To protests from around the world, China isolated entire planeloads of people entering the country if anyone on the plane exhibited flulike symptoms. Local authorities canceled school classes at the slightest hint of the disease and ordered students and teachers to stay home. China was virtually alone in taking such harsh measures, which continued throughout most of the summer.
Now, Chinese and foreign health officials say that some of those contested measures — more easily adopted by an authoritarian state — may have helped slow the spread of the disease in the world’s most populous country. China has not had to cope with a crush of cases, and it began administering a vaccine for swine flu in early September, the first country to do so.
Foreign officials also say that China demonstrated an unusual openness to sharing information about H1N1 with its citizens and other governments, in contrast to its secretive approach to the near pandemic of severe acute respiratory syndrome, or SARS, a few years ago.
That is not to say that China has been spared. On Tuesday, Health Ministry officials reported an “explosive” growth of H1N1 on the mainland because of the onset of winter, with 5,000 new cases in the previous three days pushing the total to more than 59,000.
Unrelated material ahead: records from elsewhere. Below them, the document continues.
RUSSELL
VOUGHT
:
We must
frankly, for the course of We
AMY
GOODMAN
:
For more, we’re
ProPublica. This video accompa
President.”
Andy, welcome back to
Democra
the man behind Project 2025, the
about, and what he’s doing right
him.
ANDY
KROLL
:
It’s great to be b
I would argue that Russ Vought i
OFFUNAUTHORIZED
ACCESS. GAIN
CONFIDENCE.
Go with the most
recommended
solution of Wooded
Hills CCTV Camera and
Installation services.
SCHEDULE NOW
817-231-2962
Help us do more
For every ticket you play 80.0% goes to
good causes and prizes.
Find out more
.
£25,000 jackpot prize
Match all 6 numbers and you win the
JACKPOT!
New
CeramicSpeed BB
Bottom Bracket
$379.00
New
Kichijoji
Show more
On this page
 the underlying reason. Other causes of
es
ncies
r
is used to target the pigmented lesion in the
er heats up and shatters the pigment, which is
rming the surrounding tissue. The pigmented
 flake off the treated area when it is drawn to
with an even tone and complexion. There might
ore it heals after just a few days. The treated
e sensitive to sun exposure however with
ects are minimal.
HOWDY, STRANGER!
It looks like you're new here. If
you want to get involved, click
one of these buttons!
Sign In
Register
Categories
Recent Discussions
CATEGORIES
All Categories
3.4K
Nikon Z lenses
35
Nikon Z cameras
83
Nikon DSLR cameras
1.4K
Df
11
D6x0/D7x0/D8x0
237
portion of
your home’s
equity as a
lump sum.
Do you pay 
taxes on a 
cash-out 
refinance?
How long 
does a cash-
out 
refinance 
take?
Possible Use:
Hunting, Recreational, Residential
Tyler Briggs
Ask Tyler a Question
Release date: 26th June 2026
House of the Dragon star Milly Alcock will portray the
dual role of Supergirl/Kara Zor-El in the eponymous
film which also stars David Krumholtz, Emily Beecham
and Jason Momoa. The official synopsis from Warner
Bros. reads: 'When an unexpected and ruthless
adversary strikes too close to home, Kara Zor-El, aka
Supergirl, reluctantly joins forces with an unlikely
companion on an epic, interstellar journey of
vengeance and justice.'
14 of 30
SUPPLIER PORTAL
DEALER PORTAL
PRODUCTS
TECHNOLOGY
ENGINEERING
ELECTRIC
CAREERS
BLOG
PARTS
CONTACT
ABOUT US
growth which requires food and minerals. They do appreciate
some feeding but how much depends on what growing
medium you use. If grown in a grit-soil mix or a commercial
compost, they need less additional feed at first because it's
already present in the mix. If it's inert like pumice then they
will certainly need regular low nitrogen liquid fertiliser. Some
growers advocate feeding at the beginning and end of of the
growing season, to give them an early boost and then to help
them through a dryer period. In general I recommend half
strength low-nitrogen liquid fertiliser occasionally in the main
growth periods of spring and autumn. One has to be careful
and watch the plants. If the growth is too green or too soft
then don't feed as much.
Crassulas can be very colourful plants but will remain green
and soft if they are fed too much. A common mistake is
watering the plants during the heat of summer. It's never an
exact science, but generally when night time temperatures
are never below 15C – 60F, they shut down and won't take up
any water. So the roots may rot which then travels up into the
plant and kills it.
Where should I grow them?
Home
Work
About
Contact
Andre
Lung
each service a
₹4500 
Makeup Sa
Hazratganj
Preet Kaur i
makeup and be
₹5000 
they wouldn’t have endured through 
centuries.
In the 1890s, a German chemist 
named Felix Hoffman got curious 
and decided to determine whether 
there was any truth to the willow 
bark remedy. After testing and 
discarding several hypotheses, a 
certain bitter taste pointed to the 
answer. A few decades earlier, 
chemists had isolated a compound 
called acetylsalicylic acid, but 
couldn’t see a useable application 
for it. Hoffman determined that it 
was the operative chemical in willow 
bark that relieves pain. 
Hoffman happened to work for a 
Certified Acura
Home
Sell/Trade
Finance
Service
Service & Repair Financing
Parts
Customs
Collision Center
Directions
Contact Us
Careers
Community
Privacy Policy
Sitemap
At least 30 people have died here after contracting H1N1.
Exact data on the virus are hard to pin down; many more cases are suspected than confirmed, and countries often use different methods to identify cases. Still, the indications in China are much more positive than those in India. Like China, India has more than a billion people, many living in poor, rural conditions, and was exposed to the virus after it had been identified in the West. The Indian Health Ministry has reported 505 deaths.
The United States, where the virus was spreading before it was identified in the spring, has reported more than two million cases and about 4,000 deaths in a population of 300 million.